- DATA TO PROCESS:
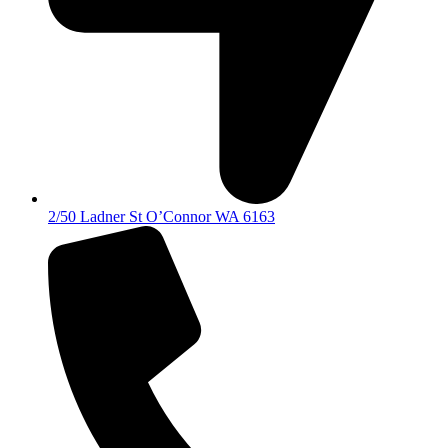
2/50 Ladner St O’Connor WA 6163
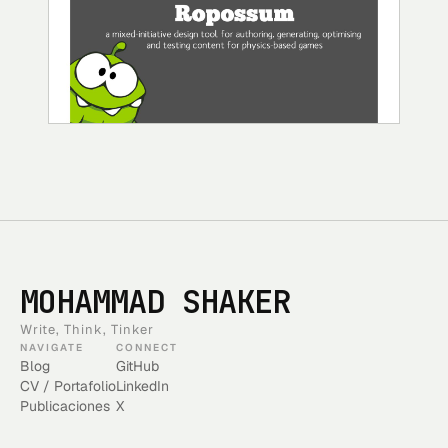
MOHAMMAD SHAKER
Write, Think, Tinker
NAVIGATE
CONNECT
Blog
GitHub
CV / Portafolio
LinkedIn
Publicaciones
X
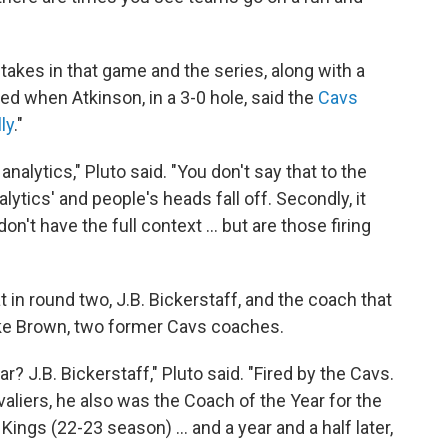
takes in that game and the series, along with a
ed when Atkinson, in a 3-0 hole, said the
Cavs
ly
."
lytics," Pluto said. "You don't say that to the
alytics' and people's heads fall off. Secondly, it
t have the full context ... but are those firing
 in round two, J.B. Bickerstaff, and the coach that
ike Brown, two former Cavs coaches.
 J.B. Bickerstaff," Pluto said. "Fired by the Cavs.
aliers, he also was the Coach of the Year for the
ngs (22-23 season) ... and a year and a half later,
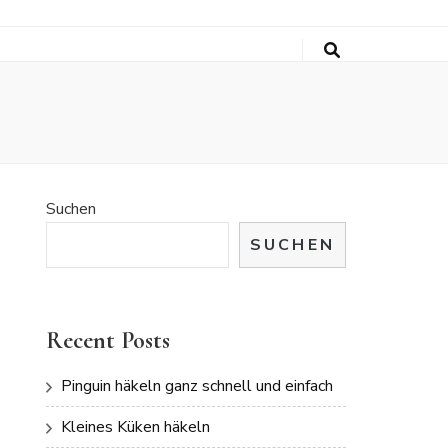
Suchen
SUCHEN
Recent Posts
Pinguin häkeln ganz schnell und einfach
Kleines Küken häkeln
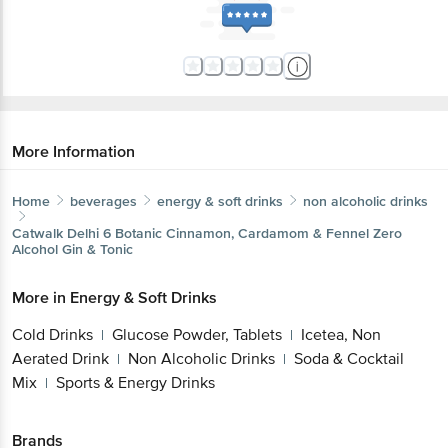
More Information
Home
beverages
energy & soft drinks
non alcoholic drinks
Catwalk
Delhi 6 Botanic Cinnamon, Cardamom & Fennel Zero
Alcohol Gin & Tonic
More in
Energy & Soft Drinks
Cold Drinks
Glucose Powder, Tablets
Icetea, Non
|
|
Aerated Drink
Non Alcoholic Drinks
Soda & Cocktail
|
|
Mix
Sports & Energy Drinks
|
Brands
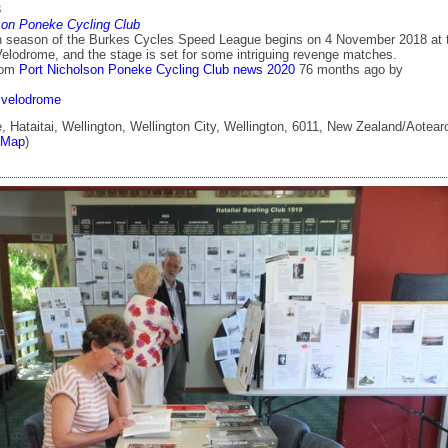
8
son Poneke Cycling Club
 season of the Burkes Cycles Speed League begins on 4 November 2018 at 
Velodrome, and the stage is set for some intriguing revenge matches.
rom
Port Nicholson Poneke Cycling Club news 2020
76 months ago
by
velodrome
 Hataitai, Wellington, Wellington City, Wellington, 6011, New Zealand/Aotear
tMap
)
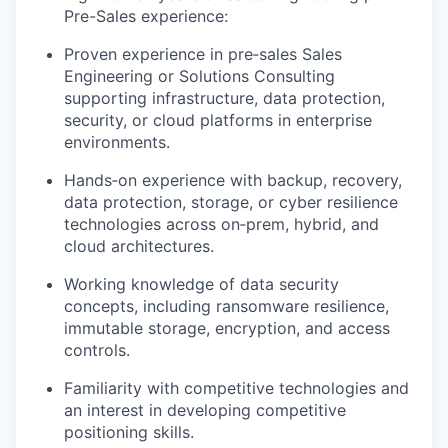
Pre-Sales experience:
Proven experience in pre‑sales Sales
Engineering or Solutions Consulting
supporting infrastructure, data protection,
security, or cloud platforms in enterprise
environments.
Hands‑on experience with backup, recovery,
data protection, storage, or cyber resilience
technologies across on‑prem, hybrid, and
cloud architectures.
Working knowledge of data security
concepts, including ransomware resilience,
immutable storage, encryption, and access
controls.
Familiarity with competitive technologies and
an interest in developing competitive
positioning skills.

- WHAT THE EXERCISE ASKS: Please gather every line of the records that contains the string "season", treating uppercase and lowercase letters as different.

- TASK RESPONSE:
ngs (22-23 season) ... and a year and a half later,
 season of the Burkes Cycles Speed League begins on 4 November 2018 at 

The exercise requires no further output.